#### [REQUIRED WORK]
Reproduce word for word the text that accompanies each of the entries below, and omit the pictures from your reply.

#### [DATASET EXCERPTS]
▼▼▼
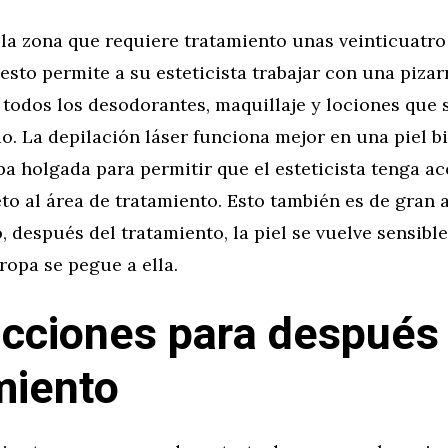
 la zona que requiere tratamiento unas veinticuatro
esto permite a su esteticista trabajar con una pizar
 todos los desodorantes, maquillaje y lociones que 
o. La depilación láser funciona mejor en una piel bi
a holgada para permitir que el esteticista tenga a
to al área de tratamiento. Esto también es de gran
 después del tratamiento, la piel se vuelve sensibl
ropa se pegue a ella.
ucciones para después
miento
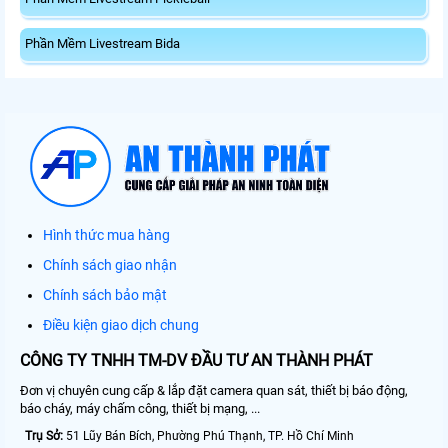
Phần Mềm Livestream Bida
Hình thức mua hàng
Chính sách giao nhận
Chính sách bảo mật
Điều kiện giao dịch chung
CÔNG TY TNHH TM-DV ĐẦU TƯ AN THÀNH PHÁT
Đơn vị chuyên cung cấp & lắp đặt camera quan sát, thiết bị báo động,
báo cháy, máy chấm công, thiết bị mạng, ...
Trụ Sở:
51 Lũy Bán Bích, Phường Phú Thạnh, TP. Hồ Chí Minh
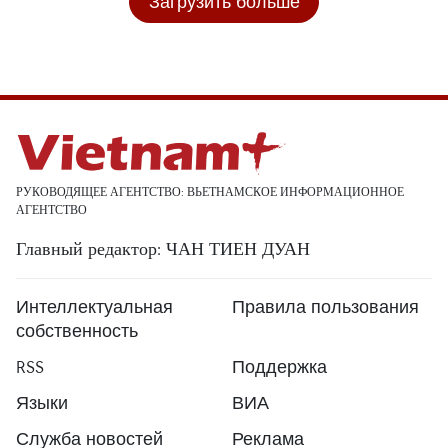
Загрузить больше
РУКОВОДЯЩЕЕ АГЕНТСТВО: ВЬЕТНАМСКОЕ ИНФОРМАЦИОННОЕ
АГЕНТСТВО
Главный редактор: ЧАН ТИЕН ДУАН
Интеллектуальная
Правила пользования
собственность
RSS
Поддержка
Языки
ВИА
Служба новостей
Реклама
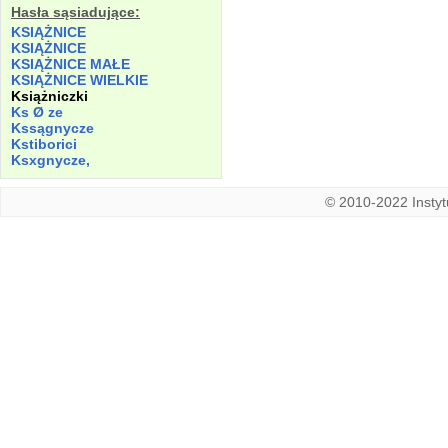
Hasła sąsiadujące:
KSIĄŻNICE
KSIĄŻNICE
KSIĄŻNICE MAŁE
KSIĄŻNICE WIELKIE
Książniczki
Ks Ø
ze
Kssągnycze
Kstiborici
Ksxgnycze,
© 2010-2022 Instytu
▲▲▲
#### [YOUR SOLUTION]
 la zona que requiere tratamiento unas veinticuatro
esto permite a su esteticista trabajar con una pizar
 todos los desodorantes, maquillaje y lociones que 
o. La depilación láser funciona mejor en una piel bi
a holgada para permitir que el esteticista tenga a
to al área de tratamiento. Esto también es de gran
 después del tratamiento, la piel se vuelve sensibl
ropa se pegue a ella.
ucciones para después
miento
Phần Mềm Livestream Bida
Hình thức mua hàng
Chính sách giao nhận
Chính sách bảo mật
Điều kiện giao dịch chung
CÔNG TY TNHH TM-DV ĐẦU TƯ AN THÀNH PHÁT
Đơn vị chuyên cung cấp & lắp đặt camera quan sát, thiết bị báo động,
báo cháy, máy chấm công, thiết bị mạng, ...
Trụ Sở:
51 Lũy Bán Bích, Phường Phú Thạnh, TP. Hồ Chí Minh
Загрузить больше
РУКОВОДЯЩЕЕ АГЕНТСТВО: ВЬЕТНАМСКОЕ ИНФОРМАЦИОННОЕ
АГЕНТСТВО
Главный редактор: ЧАН ТИЕН ДУАН
Интеллектуальная
Правила пользования
собственность
RSS
Поддержка
Языки
ВИА
Служба новостей
Реклама
Hasła sąsiadujące:
KSIĄŻNICE
KSIĄŻNICE
KSIĄŻNICE MAŁE
KSIĄŻNICE WIELKIE
Książniczki
Ks Ø
ze
Kssągnycze
Kstiborici
Ksxgnycze,
© 2010-2022 Instytu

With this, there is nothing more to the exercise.